On Fri, Feb 29, 2008 at 2:50 PM, Steve Sanbeg <ssanbeg(a)ask.com> wrote:
How important are intersections for non-existent
categories? Without
we could have something like (page_id int, cat_intersect bigint) or
(page_id int, cat1 int, cat2 int) to get two cat intersection without
collisions; and maybe even scale up by defining n-intersections
recursively, without collisions.
Maybe, except we don't have category id's. If we did, there would be
no such thing as a nonexistent category, logically: there would be
categories with no associated article pages, but they would still have
category ID's. Unless you're proposing we use article id's, but
currently categories do not need any article associated with them, and
I'm not sure it's valuable to change that.
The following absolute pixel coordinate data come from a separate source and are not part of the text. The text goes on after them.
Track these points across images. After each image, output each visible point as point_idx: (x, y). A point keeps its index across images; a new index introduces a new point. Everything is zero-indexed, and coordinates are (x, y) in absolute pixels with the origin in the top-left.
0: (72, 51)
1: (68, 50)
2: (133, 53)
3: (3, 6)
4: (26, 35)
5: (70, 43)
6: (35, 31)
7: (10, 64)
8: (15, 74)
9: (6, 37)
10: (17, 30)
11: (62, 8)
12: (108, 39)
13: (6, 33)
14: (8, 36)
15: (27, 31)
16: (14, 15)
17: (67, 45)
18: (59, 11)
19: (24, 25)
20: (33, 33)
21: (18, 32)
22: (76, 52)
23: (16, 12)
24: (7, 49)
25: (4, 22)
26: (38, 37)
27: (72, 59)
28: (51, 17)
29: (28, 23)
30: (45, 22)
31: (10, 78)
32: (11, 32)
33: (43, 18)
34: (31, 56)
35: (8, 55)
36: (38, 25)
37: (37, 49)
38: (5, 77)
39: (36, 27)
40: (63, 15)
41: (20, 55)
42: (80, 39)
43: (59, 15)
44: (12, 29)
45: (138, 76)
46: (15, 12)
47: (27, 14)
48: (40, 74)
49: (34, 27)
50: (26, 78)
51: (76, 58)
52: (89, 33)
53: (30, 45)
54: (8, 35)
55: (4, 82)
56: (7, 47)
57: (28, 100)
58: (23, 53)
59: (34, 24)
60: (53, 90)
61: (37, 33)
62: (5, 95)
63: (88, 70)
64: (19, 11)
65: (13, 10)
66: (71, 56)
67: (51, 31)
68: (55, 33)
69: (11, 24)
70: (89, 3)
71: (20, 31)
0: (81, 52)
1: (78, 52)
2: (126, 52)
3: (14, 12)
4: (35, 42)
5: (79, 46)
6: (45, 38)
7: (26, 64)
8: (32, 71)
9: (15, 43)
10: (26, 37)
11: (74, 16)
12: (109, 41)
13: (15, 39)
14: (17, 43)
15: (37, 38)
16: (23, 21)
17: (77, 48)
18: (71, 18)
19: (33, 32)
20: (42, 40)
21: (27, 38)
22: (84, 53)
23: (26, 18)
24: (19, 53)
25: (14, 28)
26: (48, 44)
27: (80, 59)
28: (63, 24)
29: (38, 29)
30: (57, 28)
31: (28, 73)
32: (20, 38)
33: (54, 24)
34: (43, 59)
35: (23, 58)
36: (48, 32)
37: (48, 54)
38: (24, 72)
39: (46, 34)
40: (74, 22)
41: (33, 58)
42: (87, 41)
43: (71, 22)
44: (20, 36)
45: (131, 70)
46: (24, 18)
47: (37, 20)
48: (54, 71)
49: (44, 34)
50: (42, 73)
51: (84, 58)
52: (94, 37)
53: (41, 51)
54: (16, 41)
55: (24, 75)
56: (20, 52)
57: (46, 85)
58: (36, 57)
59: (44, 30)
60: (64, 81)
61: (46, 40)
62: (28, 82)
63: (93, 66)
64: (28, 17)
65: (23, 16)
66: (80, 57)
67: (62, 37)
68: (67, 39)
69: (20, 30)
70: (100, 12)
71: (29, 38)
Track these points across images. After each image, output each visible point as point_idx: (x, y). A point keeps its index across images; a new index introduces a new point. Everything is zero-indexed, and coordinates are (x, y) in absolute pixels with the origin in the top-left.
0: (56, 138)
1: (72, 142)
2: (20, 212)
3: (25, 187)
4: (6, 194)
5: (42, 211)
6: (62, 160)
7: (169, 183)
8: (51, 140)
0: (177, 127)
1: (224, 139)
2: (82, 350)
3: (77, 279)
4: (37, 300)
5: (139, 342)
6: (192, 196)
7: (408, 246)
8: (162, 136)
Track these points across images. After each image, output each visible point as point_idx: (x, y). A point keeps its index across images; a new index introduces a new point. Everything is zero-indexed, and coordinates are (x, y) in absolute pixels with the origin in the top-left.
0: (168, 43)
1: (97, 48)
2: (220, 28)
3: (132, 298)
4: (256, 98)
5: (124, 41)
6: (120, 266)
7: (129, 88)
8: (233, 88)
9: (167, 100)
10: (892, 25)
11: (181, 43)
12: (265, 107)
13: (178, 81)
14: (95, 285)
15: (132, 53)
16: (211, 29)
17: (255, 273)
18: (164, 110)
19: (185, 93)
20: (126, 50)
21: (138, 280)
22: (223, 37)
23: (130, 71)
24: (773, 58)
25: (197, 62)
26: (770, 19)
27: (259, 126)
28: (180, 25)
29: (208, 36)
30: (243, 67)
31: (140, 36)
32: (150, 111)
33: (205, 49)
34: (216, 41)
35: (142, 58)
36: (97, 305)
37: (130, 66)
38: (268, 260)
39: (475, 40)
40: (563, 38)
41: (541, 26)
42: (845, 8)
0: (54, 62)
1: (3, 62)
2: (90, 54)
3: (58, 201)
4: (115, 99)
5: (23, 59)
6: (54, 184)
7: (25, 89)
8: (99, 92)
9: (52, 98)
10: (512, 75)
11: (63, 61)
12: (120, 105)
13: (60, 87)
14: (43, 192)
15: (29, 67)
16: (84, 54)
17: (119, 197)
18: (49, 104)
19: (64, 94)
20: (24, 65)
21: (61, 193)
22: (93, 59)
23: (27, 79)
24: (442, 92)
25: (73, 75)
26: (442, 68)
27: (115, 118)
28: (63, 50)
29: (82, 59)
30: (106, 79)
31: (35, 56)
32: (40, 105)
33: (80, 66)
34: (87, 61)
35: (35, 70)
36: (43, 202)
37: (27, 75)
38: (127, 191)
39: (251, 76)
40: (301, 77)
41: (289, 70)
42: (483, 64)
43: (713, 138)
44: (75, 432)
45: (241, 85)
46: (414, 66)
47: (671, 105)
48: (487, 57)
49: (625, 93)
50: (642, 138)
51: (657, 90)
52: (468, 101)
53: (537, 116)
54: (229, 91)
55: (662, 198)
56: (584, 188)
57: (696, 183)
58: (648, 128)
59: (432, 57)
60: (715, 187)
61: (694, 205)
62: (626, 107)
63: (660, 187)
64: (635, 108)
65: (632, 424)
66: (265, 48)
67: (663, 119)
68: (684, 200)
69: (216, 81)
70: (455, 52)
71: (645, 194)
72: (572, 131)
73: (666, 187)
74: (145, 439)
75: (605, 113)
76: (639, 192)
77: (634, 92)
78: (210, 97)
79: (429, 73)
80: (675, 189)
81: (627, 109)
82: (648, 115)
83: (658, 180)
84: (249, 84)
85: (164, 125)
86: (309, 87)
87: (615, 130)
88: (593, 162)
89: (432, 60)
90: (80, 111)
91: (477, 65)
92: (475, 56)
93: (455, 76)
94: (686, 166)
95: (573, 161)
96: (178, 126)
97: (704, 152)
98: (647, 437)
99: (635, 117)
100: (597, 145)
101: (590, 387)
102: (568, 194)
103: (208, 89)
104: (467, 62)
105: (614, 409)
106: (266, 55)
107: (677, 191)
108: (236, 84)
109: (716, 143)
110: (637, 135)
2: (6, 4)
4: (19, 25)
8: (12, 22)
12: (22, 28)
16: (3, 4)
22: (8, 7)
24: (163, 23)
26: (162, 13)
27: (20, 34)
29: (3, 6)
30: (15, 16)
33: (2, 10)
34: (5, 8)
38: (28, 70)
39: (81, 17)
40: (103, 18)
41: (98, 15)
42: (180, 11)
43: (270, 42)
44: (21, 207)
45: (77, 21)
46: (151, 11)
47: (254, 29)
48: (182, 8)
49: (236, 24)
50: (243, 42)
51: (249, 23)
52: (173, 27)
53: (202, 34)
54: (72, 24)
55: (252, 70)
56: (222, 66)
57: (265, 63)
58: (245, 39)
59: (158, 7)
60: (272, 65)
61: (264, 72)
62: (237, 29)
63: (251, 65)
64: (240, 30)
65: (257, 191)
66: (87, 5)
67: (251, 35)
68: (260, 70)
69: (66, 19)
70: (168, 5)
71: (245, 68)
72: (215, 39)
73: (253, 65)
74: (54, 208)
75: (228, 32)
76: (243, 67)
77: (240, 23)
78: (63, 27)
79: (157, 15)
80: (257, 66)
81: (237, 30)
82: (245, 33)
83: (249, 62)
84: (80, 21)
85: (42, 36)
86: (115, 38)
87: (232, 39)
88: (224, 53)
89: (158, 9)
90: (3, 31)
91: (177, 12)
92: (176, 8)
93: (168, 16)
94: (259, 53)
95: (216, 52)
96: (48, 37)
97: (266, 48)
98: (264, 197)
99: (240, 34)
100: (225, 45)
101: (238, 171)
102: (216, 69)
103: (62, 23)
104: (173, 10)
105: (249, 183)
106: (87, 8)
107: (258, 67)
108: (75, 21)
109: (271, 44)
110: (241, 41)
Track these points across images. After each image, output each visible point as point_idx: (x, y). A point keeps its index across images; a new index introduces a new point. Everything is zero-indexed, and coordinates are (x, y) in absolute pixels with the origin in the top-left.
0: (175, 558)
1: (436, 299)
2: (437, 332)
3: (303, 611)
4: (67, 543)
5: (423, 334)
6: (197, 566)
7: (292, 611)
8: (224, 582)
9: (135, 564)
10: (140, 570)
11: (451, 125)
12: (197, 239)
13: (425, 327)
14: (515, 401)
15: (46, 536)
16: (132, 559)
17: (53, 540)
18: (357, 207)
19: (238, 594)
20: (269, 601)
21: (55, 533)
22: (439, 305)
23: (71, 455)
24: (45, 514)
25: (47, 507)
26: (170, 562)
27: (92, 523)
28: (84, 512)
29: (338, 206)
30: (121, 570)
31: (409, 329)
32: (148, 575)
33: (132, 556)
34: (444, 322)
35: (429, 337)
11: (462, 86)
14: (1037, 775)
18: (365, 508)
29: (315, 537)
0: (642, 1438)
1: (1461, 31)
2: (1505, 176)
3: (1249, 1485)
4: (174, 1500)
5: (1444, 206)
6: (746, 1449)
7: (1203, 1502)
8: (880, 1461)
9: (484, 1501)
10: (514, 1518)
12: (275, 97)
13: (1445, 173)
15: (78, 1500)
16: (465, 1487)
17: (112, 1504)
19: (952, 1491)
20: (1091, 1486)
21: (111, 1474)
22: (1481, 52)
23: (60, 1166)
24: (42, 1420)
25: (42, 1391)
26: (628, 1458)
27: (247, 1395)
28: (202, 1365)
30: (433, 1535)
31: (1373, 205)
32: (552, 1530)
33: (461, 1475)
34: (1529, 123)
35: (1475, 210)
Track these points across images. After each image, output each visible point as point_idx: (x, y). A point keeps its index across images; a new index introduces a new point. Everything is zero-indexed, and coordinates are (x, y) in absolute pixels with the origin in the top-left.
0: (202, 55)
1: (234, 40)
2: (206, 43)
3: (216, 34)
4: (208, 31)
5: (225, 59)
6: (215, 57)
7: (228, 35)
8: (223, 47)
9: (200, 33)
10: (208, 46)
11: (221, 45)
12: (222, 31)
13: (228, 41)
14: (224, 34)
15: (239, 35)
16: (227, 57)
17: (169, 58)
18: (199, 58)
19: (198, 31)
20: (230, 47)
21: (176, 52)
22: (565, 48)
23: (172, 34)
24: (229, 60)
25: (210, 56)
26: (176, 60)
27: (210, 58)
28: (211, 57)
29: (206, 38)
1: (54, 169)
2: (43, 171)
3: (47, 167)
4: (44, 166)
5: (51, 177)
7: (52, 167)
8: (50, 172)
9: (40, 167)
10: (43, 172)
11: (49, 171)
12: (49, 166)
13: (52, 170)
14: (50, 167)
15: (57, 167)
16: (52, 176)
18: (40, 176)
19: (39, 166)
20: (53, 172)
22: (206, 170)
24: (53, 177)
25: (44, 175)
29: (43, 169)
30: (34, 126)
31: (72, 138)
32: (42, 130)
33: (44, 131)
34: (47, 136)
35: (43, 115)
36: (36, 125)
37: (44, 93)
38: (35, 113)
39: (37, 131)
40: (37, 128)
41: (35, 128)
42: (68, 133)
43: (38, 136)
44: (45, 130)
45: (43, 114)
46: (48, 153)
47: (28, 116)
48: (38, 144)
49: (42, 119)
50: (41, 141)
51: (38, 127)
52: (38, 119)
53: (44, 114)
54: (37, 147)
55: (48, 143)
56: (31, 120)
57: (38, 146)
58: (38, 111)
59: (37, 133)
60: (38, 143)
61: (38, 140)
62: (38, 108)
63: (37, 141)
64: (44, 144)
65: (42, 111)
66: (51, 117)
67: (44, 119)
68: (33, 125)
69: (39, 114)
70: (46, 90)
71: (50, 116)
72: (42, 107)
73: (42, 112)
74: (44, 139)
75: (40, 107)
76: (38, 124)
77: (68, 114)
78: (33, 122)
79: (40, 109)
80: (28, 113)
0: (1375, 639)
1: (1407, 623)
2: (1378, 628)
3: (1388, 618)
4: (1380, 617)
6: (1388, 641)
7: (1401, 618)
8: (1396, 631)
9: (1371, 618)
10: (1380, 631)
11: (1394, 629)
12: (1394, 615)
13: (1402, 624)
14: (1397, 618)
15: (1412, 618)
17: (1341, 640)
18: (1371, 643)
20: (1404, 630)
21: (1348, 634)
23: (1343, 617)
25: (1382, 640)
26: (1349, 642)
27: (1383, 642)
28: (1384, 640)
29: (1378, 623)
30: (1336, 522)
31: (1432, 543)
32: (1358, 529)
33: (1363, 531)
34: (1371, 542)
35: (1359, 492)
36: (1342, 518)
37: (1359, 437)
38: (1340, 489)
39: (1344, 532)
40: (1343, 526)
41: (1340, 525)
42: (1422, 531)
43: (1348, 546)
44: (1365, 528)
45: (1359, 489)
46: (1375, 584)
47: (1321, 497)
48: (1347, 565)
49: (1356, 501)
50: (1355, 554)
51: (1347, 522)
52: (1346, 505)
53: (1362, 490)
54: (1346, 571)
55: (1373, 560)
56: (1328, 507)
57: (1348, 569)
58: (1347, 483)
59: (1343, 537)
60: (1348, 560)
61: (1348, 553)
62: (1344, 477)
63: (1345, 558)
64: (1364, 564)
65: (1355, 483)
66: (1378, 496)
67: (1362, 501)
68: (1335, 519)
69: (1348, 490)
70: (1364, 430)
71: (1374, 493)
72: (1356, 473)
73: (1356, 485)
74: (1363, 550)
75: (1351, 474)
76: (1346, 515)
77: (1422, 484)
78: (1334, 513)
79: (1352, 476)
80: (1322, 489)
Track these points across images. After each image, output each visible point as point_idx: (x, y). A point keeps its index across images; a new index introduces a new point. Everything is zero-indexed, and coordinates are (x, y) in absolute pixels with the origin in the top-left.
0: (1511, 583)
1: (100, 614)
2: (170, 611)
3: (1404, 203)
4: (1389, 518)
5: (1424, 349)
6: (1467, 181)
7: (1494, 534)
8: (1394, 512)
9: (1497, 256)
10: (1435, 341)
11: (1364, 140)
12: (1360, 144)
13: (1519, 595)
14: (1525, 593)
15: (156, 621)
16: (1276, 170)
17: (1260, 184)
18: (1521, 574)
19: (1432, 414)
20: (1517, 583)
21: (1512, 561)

On Fri, Feb 29, 2008 at 2:59 PM, Thomas Dalton <thomas.dalton(a)gmail.com> wrote:
How fast are ANDs in SELECT WHEREs? I would guess
it's quicker to
search by hash than by 2 ints.
It makes no difference, even if category id's existed (which they
should, and sooner or later will). It's a sub-millisecond query
either way. A B-tree index on (page, 32-bit cat1, 32-bit cat2) would
have exactly the same cardinality as a B-tree index on (page, 64-bit
hash), and values of the same length, so traversing them should take
the same time, I'd imagine. (But I don't know how the storage works
exactly for composite indexes, or anything about B-trees except the
most basic things.)